Fed being data dependent?

In CB jargon, data-dependent means the market is pleased to go ahead and price whatever you want. Monetary policy decisions must be made with an eye toward the future. It is well-known that monetary policy operates with long and variable lags. Accordingly, the monetary policymaker must incorporate forecasted future outcomes when making current monetary policy decisions. Although macroeconomic forecasts are changed in response to new data, the changes tend to depend on whether a particular piece of data was expected and how important it is relative to other pieces of data. Given that the contours of forecasts do not change very quickly, monetary policy strategy also does not change very quickly. However, both probably would change in response to an ongoing slew of worse-than-expected or better-than-expected data.

MARKETS IN A BRIEF

On Thursday we had a so-called “Golden cross” in the S&P500 market. This is a technical indicator for those who do not know when we see the 50-day average of the market cross above its 200-day moving average.

In past, the results of such a moving average cross have been very impressive:

  1. The last time it happened was in July of 2020 when the S&P500 rose about 35% a year later!

  2. Before that this happened in 2016 when the market rose about 30% a year later!

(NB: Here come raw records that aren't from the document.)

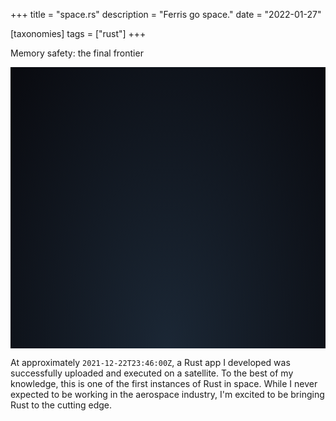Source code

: +++
title = "space.rs"
description = "Ferris go space."
date = "2022-01-27"

[taxonomies]
tags = ["rust"]
+++

Memory safety: the final frontier

<div id="banner">
  <img id="ferris" src="/blog/space-rs/ferris.svg">
  <div id="stars"></div>
</div>

<style type="text/css" rel="stylesheet">
:root {
  --banner-height: calc(50px + 10vh);
}

#banner {
  position: relative;
  width: 100%;
  height: var(--banner-height);
  background: radial-gradient(ellipse at bottom, #1b2735 0%, #090a0f 100%);
  overflow: hidden;
}

#stars {
  position: absolute;
  width: 100%;
  height: 100%;
}

#ferris {
  position: absolute;
  height: calc(30px + 2.5vh);
  left: -50%;
  top: -50%;
  z-index: 1;
}

.star {
  position: absolute;
  animation: linear infinite star-parallax;
  background: white;
  border-radius: 50px;
}

.star-size-1 {
  width: 1px;
  height: 1px;
}

.star-size-2 {
  width: 2px;
  height: 2px;
}

.star-size-3 {
  width: 3px;
  height: 3px;
}

@keyframes star-parallax {
  from { transform: translateY(0px); }
  to { transform: translateY(calc(var(--banner-height) * -1)); }
}
</style>

<script>
let lastKeyframe
const stars = document.querySelector("#stars")

const star = {
  min: {
    left: 1,
    top: 1,
    duration: 10,
  },
  max: {
    left: 99,
    top: 99,
    duration: 50,
  }
}

const ferris = {
  element: document.querySelector("#ferris"),
  min: {
    left: 1,
    top: 1,
    duration: 10000,
  },
  max: {
    left: 99,
    top: 99,
    duration: 20000,
  }
}

const keyframes = [
  {
    from: { top: "-50%", left: "-50%", rotation: "-60deg" },
    to: { top: "150%", left: "150%", rotation: "40deg" }
  },
  {
    from: { top: "100%", left: "150%", rotation: "20deg" },
    to: { top: "25%", left: "-50%", rotation: "-80deg" }
  },
  {
    from: { top: "-100%", left: "100%", rotation: "-35deg" },
    to: { top: "200%", left: "0%", rotation: "-135deg" }
  },
  {
    from: { top: "200%", left: "15%", rotation: "90deg" },
    to: { top: "-100%", left: "85%", rotation: "270deg" }
  },
  {
    from: { top: "75%", left: "-50%", rotation: "90deg" },
    to: { top: "25%", left: "150%", rotation: "190deg" }
  },
  {
    from: { top: "25%", left: "150%", rotation: "70deg" },
    to: { top: "75%", left: "-50%", rotation: "170deg" }
  }
]

function random(min, max) {
  return Math.floor(Math.random() * (max - min) + min)
}

function makeStars(type, quantity) {
  for (let i = 0; i < quantity; ++i) {
    const left = random(star.min.left, star.max.left)
    const top = random(star.min.top, star.max.top)
    const duration = random(star.min.duration, star.max.duration)

    // Make a duplicate star offset by the banner height for seamless vertical scrolling.
    for (let j = 0; j < 2; ++j) {
      let star = document.createElement("div")
      star.classList.add("star", `star-size-${type}`)
      star.style.left = `${left}%`
      star.style.top = `${top + (j * 100)}%`
      star.style.animationDuration = `${duration}s`
      stars.appendChild(star)
    }
  }
}

function randomizeFerrisTrajectory() {
  let keyframe
  do {
    keyframe = keyframes[random(1, keyframes.length)]
  } while (keyframe === lastKeyframe)
  lastKeyframe = keyframe

  let animation = ferris.element.animate([
    {
        top: `${keyframe.from.top}`, left: `${keyframe.from.left}`,
        transform: `translate(-50%, -50%) rotate(${keyframe.from.rotation})`,
    },
    {
        top: `${keyframe.to.top}`, left: `${keyframe.to.left}`,
        transform: `translate(-50%, -50%) rotate(${keyframe.to.rotation}`,
    }
  ],
  { duration: random(ferris.min.duration, ferris.max.duration), })
  .onfinish = () => randomizeFerrisTrajectory()
}

makeStars(1, 70) // Small stars
makeStars(2, 10) // Normal stars
makeStars(3, 5)  // Large stars
randomizeFerrisTrajectory()
</script>

At approximately `2021-12-22T23:46:00Z`, a Rust app I developed was successfully uploaded and executed on a satellite.
To the best of my knowledge, this is one of the first instances of Rust in space.
While I never expected to be working in the aerospace industry, I'm excited to be bringing Rust to the cutting edge.
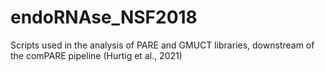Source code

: # endoRNAse_NSF2018
Scripts used in the analysis of PARE and GMUCT libraries, downstream of the comPARE pipeline (Hurtig et al., 2021)
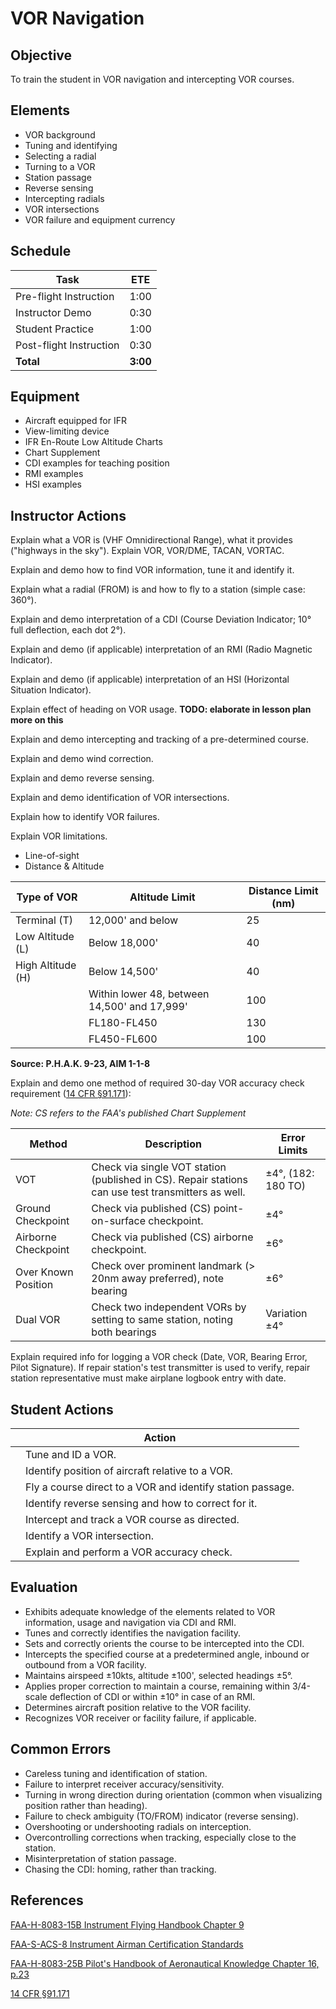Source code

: # VOR Navigation

## Objective
To train the student in VOR navigation and intercepting VOR courses.

## Elements
- VOR background
- Tuning and identifying
- Selecting a radial
- Turning to a VOR
- Station passage
- Reverse sensing
- Intercepting radials
- VOR intersections
- VOR failure and equipment currency

## Schedule
| Task | ETE |
| ---- | --- |
| Pre-flight Instruction | 1:00 |
| Instructor Demo | 0:30 |
| Student Practice | 1:00 |
| Post-flight Instruction | 0:30 |
| **Total** | **3:00** |

## Equipment
- Aircraft equipped for IFR
- View-limiting device
- IFR En-Route Low Altitude Charts
- Chart Supplement
- CDI examples for teaching position
- RMI examples
- HSI examples

## Instructor Actions
Explain what a VOR is (VHF Omnidirectional Range), what it provides ("highways in the sky"). Explain VOR, VOR/DME, TACAN, VORTAC.

Explain and demo how to find VOR information, tune it and identify it.

Explain what a radial (FROM) is and how to fly to a station (simple case: 360°).

Explain and demo interpretation of a CDI (Course Deviation Indicator; 10° full deflection, each dot 2°).

Explain and demo (if applicable) interpretation of an RMI (Radio Magnetic Indicator).

Explain and demo (if applicable) interpretation of an HSI (Horizontal Situation Indicator).

Explain effect of heading on VOR usage. **TODO: elaborate in lesson plan more on this**

Explain and demo intercepting and tracking of a pre-determined course.

Explain and demo wind correction.

Explain and demo reverse sensing.

Explain and demo identification of VOR intersections.

Explain how to identify VOR failures.

Explain VOR limitations.
- Line-of-sight
- Distance & Altitude

| Type of VOR | Altitude Limit | Distance Limit (nm) |
| ----------- | -------------- | -------------- |
| Terminal (T) | 12,000' and below | 25 |
| Low Altitude (L) | Below 18,000' | 40 |
| High Altitude (H) | Below 14,500' | 40 |
| | Within lower 48, between 14,500' and 17,999' | 100 |
| | FL180-FL450 | 130 |
| | FL450-FL600 | 100 |
**Source: P.H.A.K. 9-23, AIM 1-1-8**

Explain and demo one method of required 30-day VOR accuracy check requirement ([14 CFR §91.171](http://www.ecfr.gov/cgi-bin/text-idx?node=14:2.0.1.3.10#se14.2.91_1171)):

_Note: CS refers to the FAA's published Chart Supplement_

| Method | Description | Error Limits |
| ------ | ----------- | ------------ |
| VOT | Check via single VOT station (published in CS). Repair stations can use test transmitters as well. | ±4°, (182: 180 TO) |
| Ground Checkpoint | Check via published (CS) point-on-surface checkpoint. | ±4° |
| Airborne Checkpoint | Check via published (CS) airborne checkpoint. | ±6° |
| Over Known Position | Check over prominent landmark (> 20nm away preferred), note bearing | ±6° |
| Dual VOR | Check two independent VORs by setting to same station, noting both bearings | Variation  ±4° |

Explain required info for logging a VOR check (Date, VOR, Bearing Error, Pilot Signature).
If repair station's test transmitter is used to verify, repair station representative must make airplane logbook entry with date.

## Student Actions
| | Action |
|---| ------ |
| | Tune and ID a VOR. |
| | Identify position of aircraft relative to a VOR. |
| | Fly a course direct to a VOR and identify station passage. |
| | Identify reverse sensing and how to correct for it. |
| | Intercept and track a VOR course as directed. |
| | Identify a VOR intersection. |
| | Explain and perform a VOR accuracy check. |

## Evaluation
- Exhibits adequate knowledge of the elements related to VOR information, usage and navigation via CDI and RMI.
- Tunes and correctly identifies the navigation facility.
- Sets and correctly orients the course to be intercepted into the CDI.
- Intercepts the specified course at a predetermined angle, inbound or outbound from a VOR facility.
- Maintains airspeed ±10kts, altitude ±100', selected headings ±5°.
- Applies proper correction to maintain a course, remaining within 3/4-scale deflection of CDI or within ±10° in case of an RMI.
- Determines aircraft position relative to the VOR facility.
- Recognizes VOR receiver or facility failure, if applicable.

## Common Errors
- Careless tuning and identification of station.
- Failure to interpret receiver accuracy/sensitivity.
- Turning in wrong direction during orientation (common when visualizing position rather than heading).
- Failure to check ambiguity (TO/FROM) indicator (reverse sensing).
- Overshooting or undershooting radials on interception.
- Overcontrolling corrections when tracking, especially close to the station.
- Misinterpretation of station passage.
- Chasing the CDI: homing, rather than tracking.

## References
[FAA-H-8083-15B Instrument Flying Handbook Chapter 9](https://www.faa.gov/regulations_policies/handbooks_manuals/aviation/media/FAA-H-8083-15B.pdf)

[FAA-S-ACS-8 Instrument Airman Certification Standards](https://www.faa.gov/training_testing/testing/acs/media/instrument_rating_acs.pdf)

[FAA-H-8083-25B Pilot's Handbook of Aeronautical Knowledge Chapter 16, p.23](https://www.faa.gov/regulations_policies/handbooks_manuals/aviation/phak/media/18_phak_ch16.pdf)

[14 CFR §91.171](http://www.ecfr.gov/cgi-bin/text-idx?node=14:2.0.1.3.10#se14.2.91_1171)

  3. I also will question relying on the Golden cross to call a bull market when we are in historic inflation (compared to the last twenty years or so).

Inflation hedge?

Now speaking of an inflation hedge, yet again we saw a rally in Bitcoin which was fueled by a surge in growth rather than it being an inflation hedge - Bitcoin rallied almost to 24000 fueled by this rotation- this proves yet again Bitcoin is not an inflation hedge. It is a highly speculative instrument that relies on Dollar's demise to make gains - I think Bitcoin will eventually trade at $9000 even lower.

Consumer staples, especially some well-known brands, are often viewed as safe havens.

Is playing with the debt ceiling a safe play?

T-Bills: In 2023, let’s assume a current average yield of 4.5%, which would result in $180 billion in interest expense.

Basically, servicing T-bills will have gone from somewhere close to 0 in 2021 to close to $200 billion in 2023 (with 2022 somewhere in between). The Fed “only” owns $280 billion of T-bills (7% of the total). Given that the Fed funds at roughly that rate, it is kind of a “net” wash – the Fed gets 4.5% on T-Bills and pays about the same on excess reserves. This becomes “interesting” if any games are played in terms of how the T-bills held by the Fed count towards the debt ceiling (but the coupon market is where the bigger notional amounts are at play).

Questions:

1) Would the stock market tumble precipitously the first day that a Social Security payment is delayed?

2) Would the U.S. Treasury market, the world’s most important, function smoothly?

3) Would there be a run on money market funds that hold short-term U.S. Treasuries?

4) What actions would the Federal Reserve take to stabilize financial markets and the economy more broadly?

Regardless, even if the debt limit were raised quickly so that it only was binding for a few days, there could be lasting damage. At the very least, financial markets would likely anticipate such disruptions each time the debt limit nears in the future.

Worsening expectations regarding a possible default would make significant disruptions in financial markets increasingly probable. That could result in an increase in interest rates on newly-issued Treasuries. If financial markets started to pull back from U.S. Treasuries altogether, the Treasury could have a difficult time finding buyers when it sought to roll over maturing debt, perhaps putting pressure on the Federal Reserve to purchase additional Treasuries in the secondary market.

Such financial market disruptions would very likely be coupled with declines in the price of equities, a loss of consumer and business confidence, and a contraction in access to private credit markets.

Given that those disruptions would likely occur when the economy is growing slowly and perhaps contracting, the risk that the crisis would quickly trigger a deep recession is heightened. Moreover, tax revenues, the only resource the Treasury would have to pay interest on the debt, would be dampened, and the federal government would have to cut back on non-interest outlays with increasing severity.

AFFECT: Increase in 10-year Treasury yields, a decline in stock prices, a decline in the value of the dollar, a hit to household and business confidence.

Why did VIX lose its importance as a risk parameter?

You can stare at VIX all you want, but you are unlikely to get much useful information. Speculators, vol sellers, covered call sellers, and hedges have all moved their money from the more expensive options (included in the VIX options) to less expensive options. Some option purists will scream bloody murder that the daily option implied volatility is way more expensive than it is in the longer-dated options, but they are being too smart for their own good as this is about leveraged dollars, not trading implied versus realized volatility.

Buy at the wrong price, you'll pay dearly for it.